Astaire runs a full diagnostic, and finds the results satisfactory. They return the control room to the submarine’s commander.

They pass the cafeteria on the way to the living quarters. The skeleton crew manning the ship is mostly gathered here. The crewmembers salute Kaya and Astaire as they pass. Astaire speaks with them briefly, asks them about their short time so far aboard the submarine. Asks them whether they’re comfortable.

They answer him as they would a friendly Gallente stranger.

Astaire doesn’t need a tour of the residential cabins. Kaya gives him one all the same. The cabins look more liveable—more comfortable—now that the submarine has been launched, as opposed to when it was being finished, when Astaire last saw it. The rooms are set up like hostels, some with tall bunk beds but most with hammocks also strung up in bunks, conserving space while retaining touches of the clan’s culture. They’ve been painted in sky blues and marsh greens and sunset pinks; artificial windows offering views of the city and swamp give the illusion of being above the surface. Every conceivable necessity and amenity is aboard—private rooms and baths, entertainment lounges, gyms, swimming pools, even a fishing pond made to imitate the marsh.

The submarine can contain thousands of people at once, travel at speeds of up to 30 knots submerged, and sustain itself below the surface for 120 consecutive days. Armed with state-of-the-art missiles and concealed within two tough hulls, it makes a difficult target in the clan’s home waters.

Astaire deactivates MAYA’s super key, and he and Kaya head back to the surface, to their hoverboat. This time, Kaya takes the captain’s seat. The journey home is dark and quiet.

“Have you been running the drills in Moisant?” Astaire asks.

“Yes, sipam.”

“And the clan understands why?”

“To some extent.”

Astaire sighs.

“The more people who know a secret,” Kaya says, and Astaire infers the rest. “We have told them enough to prepare them for the worst. They don’t have to pin it on you.”

Astaire nods.

“Besides, it isn’t only about you, or about Blackguard. Things are happening, and trouble is brewing, whether the cause is TBD, invading entities, or some other madness. We have to preserve ourselves.”

Every now and then, Astaire readjusts his feet to accommodate the movement of the boat over the water and its infrequent swells.

“We still have to determine who would be sent aboard the sub if the need arose.”

“That’s rough,” Astaire says. “Good luck with it.”

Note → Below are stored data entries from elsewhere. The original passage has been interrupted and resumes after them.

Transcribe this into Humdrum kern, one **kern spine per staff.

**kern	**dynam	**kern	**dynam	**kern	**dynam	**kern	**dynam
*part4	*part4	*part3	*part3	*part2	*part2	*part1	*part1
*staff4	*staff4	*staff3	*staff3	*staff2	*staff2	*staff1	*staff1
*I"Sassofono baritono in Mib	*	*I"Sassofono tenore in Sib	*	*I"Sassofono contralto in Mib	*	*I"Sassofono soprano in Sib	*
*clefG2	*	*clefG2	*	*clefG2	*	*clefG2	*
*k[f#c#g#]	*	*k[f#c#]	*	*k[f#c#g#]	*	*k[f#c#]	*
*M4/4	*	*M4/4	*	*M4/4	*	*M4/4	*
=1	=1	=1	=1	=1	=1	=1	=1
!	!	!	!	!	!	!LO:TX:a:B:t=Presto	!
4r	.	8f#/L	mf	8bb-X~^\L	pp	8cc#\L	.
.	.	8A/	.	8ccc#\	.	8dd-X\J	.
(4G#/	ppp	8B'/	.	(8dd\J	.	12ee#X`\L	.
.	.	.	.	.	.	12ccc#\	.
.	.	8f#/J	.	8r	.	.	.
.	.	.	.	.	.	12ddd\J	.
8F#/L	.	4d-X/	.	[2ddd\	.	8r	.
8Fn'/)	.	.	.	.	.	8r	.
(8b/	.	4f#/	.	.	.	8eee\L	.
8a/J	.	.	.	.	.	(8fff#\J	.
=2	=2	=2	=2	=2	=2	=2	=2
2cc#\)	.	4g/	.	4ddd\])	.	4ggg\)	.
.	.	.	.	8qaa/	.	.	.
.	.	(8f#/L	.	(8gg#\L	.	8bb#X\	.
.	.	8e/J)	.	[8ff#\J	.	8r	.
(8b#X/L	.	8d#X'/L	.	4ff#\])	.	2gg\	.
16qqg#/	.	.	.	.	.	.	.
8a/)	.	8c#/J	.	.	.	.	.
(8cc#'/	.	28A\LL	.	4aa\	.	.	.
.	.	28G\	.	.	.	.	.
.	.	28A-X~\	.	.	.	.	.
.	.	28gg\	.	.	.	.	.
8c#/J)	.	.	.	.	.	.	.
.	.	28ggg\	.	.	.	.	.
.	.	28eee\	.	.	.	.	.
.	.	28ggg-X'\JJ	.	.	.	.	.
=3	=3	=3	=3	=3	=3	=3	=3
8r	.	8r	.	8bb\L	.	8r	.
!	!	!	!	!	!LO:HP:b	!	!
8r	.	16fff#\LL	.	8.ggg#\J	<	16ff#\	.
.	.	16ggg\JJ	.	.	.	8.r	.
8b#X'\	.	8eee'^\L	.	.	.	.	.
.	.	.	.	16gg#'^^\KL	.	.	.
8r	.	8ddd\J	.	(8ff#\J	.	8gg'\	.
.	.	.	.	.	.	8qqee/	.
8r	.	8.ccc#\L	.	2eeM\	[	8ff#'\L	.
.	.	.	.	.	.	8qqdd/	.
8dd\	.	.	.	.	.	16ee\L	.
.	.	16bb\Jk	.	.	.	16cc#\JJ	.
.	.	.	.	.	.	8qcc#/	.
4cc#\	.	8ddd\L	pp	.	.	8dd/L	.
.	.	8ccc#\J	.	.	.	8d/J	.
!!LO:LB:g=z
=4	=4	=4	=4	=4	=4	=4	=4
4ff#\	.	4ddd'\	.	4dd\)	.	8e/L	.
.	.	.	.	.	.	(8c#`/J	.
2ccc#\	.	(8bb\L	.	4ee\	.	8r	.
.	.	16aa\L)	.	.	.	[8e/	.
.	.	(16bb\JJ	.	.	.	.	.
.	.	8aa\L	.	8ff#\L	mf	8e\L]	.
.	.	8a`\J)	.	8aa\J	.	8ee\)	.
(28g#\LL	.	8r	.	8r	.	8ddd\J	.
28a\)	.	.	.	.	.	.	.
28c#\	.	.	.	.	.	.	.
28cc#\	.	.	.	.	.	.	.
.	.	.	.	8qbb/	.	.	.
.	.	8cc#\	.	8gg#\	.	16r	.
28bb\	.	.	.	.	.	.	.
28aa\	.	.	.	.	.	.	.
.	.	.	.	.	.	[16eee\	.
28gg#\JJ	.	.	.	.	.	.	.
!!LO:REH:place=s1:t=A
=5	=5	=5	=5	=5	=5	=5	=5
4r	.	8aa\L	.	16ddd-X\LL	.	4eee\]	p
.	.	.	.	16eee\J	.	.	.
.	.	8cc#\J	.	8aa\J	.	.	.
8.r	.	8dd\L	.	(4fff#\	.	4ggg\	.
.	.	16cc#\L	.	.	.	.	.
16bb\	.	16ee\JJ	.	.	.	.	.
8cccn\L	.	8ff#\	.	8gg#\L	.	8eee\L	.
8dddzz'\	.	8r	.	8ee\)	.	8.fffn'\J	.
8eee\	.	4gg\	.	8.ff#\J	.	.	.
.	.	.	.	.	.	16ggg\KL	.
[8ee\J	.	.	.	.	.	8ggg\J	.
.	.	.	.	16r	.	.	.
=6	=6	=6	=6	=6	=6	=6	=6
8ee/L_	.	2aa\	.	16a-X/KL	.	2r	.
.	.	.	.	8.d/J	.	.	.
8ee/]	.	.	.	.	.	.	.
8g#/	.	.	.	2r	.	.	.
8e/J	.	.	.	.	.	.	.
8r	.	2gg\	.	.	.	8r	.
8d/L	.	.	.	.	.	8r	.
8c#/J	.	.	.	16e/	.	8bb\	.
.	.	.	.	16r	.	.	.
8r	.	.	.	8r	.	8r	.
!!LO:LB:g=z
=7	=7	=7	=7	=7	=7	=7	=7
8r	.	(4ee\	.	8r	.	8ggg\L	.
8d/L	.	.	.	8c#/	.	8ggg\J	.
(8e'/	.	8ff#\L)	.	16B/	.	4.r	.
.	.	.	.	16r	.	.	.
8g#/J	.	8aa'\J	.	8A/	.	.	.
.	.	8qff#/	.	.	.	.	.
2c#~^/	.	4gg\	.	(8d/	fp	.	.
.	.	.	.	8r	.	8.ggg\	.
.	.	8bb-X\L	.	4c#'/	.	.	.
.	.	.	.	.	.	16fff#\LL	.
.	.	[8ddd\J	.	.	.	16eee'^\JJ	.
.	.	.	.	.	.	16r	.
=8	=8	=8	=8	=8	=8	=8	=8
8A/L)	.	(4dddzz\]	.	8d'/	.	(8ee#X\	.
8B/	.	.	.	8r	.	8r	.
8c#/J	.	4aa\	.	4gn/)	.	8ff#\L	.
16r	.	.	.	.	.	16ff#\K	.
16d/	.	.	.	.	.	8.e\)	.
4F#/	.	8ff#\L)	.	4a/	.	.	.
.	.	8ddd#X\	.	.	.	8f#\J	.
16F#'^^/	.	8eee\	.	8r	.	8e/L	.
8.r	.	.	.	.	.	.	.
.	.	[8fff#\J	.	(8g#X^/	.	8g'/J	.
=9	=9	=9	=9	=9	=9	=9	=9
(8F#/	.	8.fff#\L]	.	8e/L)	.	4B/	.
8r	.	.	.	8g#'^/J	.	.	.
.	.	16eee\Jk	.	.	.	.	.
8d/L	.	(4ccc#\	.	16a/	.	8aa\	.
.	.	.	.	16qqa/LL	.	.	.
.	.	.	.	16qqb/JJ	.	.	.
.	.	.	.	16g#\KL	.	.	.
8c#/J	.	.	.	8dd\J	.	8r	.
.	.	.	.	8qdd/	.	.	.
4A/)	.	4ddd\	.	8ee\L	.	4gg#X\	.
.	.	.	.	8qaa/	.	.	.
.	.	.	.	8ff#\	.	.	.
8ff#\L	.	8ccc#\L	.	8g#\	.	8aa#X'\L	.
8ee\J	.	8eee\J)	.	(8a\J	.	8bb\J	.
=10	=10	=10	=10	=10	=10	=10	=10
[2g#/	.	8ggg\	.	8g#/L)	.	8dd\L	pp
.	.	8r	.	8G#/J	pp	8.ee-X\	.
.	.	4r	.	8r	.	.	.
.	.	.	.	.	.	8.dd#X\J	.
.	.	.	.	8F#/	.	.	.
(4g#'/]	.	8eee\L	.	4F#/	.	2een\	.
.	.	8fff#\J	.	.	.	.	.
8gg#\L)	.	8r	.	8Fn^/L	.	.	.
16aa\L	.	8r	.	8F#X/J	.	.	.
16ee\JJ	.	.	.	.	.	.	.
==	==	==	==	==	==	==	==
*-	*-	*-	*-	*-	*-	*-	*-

Kaya narrows her eyes at the back of his head. “I said ‘we,’” she states. “I meant it. The clan’s leadership. Me, Licoqi, and you.”

Astaire turns slowly to face her. “I am not clan leadership.”

“Not yet.”

“I am sipam, Mata. You’ve said it yourself, countless times. Either I am a part of the clan or I am an outsider. You can’t have it both ways.”

“And I am Mata. My will is your command.” Kaya leans the steering stick idly. The haze ahead is separating into individual lights, city signs, beacons, night owls at work or play. “You will work to become gua, and fulfill the promise of your Voluval, removing the ugly spirits from us. You will take up leadership of the clan when I grow too old.”

“I don’t want that,” Astaire says.

Kaya scoffs. “You have spent the past twenty-six years doing what you do want. And where has that left you?”

Astaire looks away.

“Right back here to us.” Kaya scowls. “Duty first. Clan first.”

By the time the ship returns to the dock, the lights on the island have dimmed. Astaire departs over marshlands darker than space.